- _Extract provided_

********

Perceptions of the Female Body

This is a story of contrasting bodies. It asks questions about the perception of female bodies, their social status and value, their power and limitations. It also raises questions about the relationship between body and mind and what exactly it is that connects them.

In P. Burke, we have an overwhelmingly negative image of the female body. She’s described as a “girl brute,” a walking grotesque—misshapen, hulking, unattractive. In a world so focused on appearances, she experiences her body as a cage and impediment, and it’s central to her miserable and lonely condition at the start of the story. Though she sacrifices control of her own body to become Delphi, Burke’s body never goes away. It remains a stubborn fact of reality throughout the story—the thing that needs to be cared for, cleaned, and fed. It’s also Burke’s body that really feels. She suffers pain, experiences pleasure and sexual desire, she lives, changes, decays, and renews—all those less than picturesque things that bodies do. This real, feeling body is what’s run from, buried and repressed in the story—literally hidden away in an underground capsule, though it keeps reasserting itself and can never fully be escaped.

By contrast, we have Delphi’s fabricated body. She’s made to be an object of desire: a fantasy that sells products, primarily for a male gaze. She’s the stark opposite of Burke in almost every respect—perfect, slim, elegant, loved by all, and seemingly free of any mark of corruption or decay. Where P. Burke’s body was disempowering, Delphi’s is the key to happiness. Though it’s the same mind at work in each, Delphi is instantly admired and valued, and she effortlessly becomes the center of attention wherever she goes.

Delphi’s body is a body for show, a “nerveless little statue” (70) designed for others to view and use, and this brings its own new restraints for P. Burke. Burke ends up caught between her own desiring flesh in the capsule and the numb beauty of Delphi. Loving Paul becomes a kind of torture because she can never truly feel him.

********

- _Recorded data_
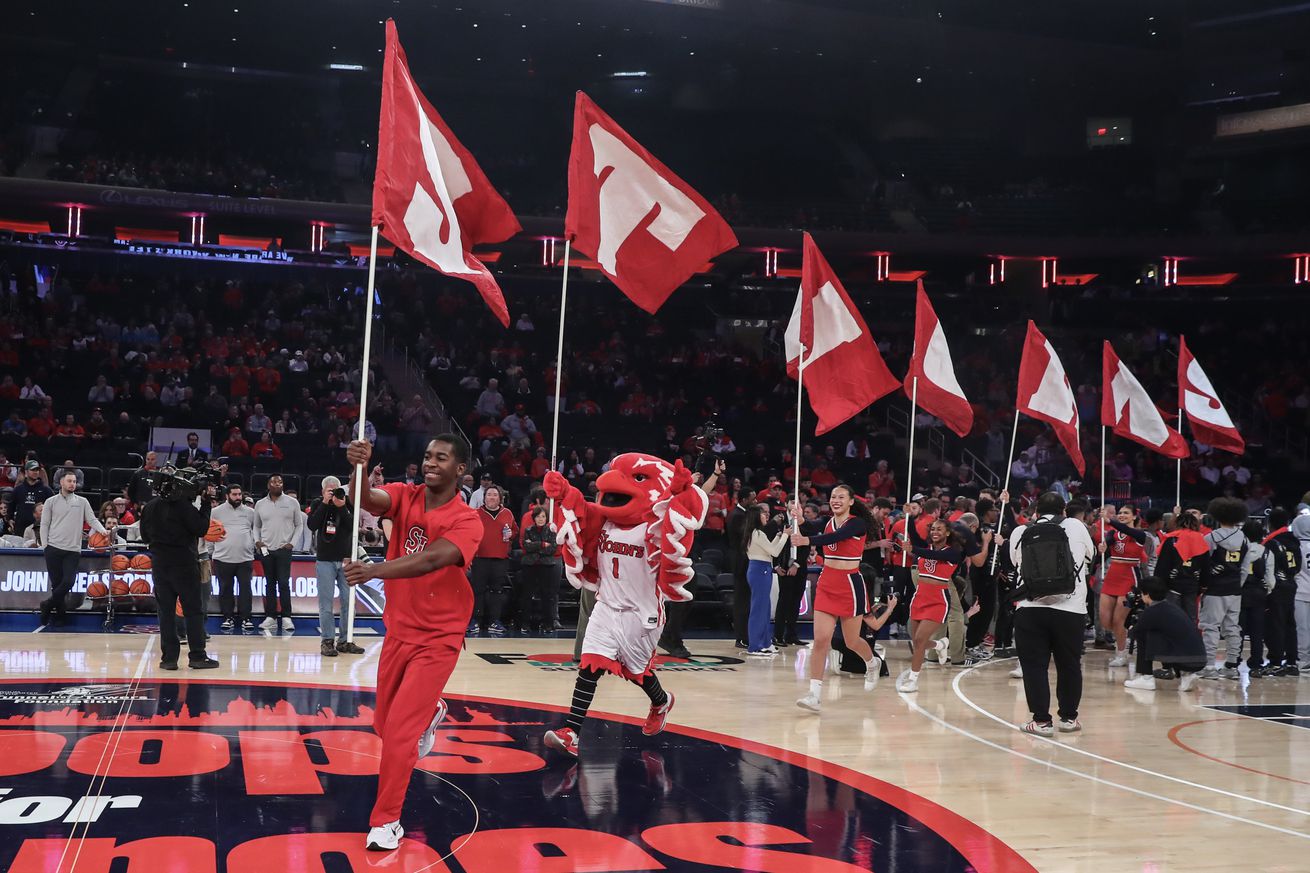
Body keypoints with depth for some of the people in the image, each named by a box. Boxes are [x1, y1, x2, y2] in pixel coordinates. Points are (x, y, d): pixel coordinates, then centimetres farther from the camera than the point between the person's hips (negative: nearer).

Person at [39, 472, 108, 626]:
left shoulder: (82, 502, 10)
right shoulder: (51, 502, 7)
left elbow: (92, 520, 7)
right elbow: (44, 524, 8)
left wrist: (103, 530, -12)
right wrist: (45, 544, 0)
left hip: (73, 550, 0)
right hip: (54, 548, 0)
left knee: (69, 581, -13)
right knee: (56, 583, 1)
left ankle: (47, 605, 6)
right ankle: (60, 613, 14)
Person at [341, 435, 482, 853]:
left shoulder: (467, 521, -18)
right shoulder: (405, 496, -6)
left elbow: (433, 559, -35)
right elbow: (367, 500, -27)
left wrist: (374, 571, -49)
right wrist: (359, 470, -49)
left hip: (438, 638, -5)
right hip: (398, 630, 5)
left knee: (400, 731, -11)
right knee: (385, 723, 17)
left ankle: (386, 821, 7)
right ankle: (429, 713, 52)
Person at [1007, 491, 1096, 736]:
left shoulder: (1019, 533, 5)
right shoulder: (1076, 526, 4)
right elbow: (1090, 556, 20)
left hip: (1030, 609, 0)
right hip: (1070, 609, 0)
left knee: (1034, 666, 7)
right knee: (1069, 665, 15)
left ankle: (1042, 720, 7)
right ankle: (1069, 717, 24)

********

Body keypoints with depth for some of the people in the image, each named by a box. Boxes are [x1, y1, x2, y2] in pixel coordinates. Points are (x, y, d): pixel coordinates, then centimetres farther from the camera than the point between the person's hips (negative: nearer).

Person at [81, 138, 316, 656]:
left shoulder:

********

- _Tasks to complete_
1) According to the passage on the female body, where is P. Burke's body literally hidden away?
2) Please transcribe the passage on the female body, starting at "Delphi’s body is" and ending at "truly feel him.".
These rows come from a different source than the passage on the female body.

- _Solutions by task_
1) In an underground capsule.

2)
Delphi’s body is a body for show, a “nerveless little statue” (70) designed for others to view and use, and this brings its own new restraints for P. Burke. Burke ends up caught between her own desiring flesh in the capsule and the numb beauty of Delphi. Loving Paul becomes a kind of torture because she can never truly feel him.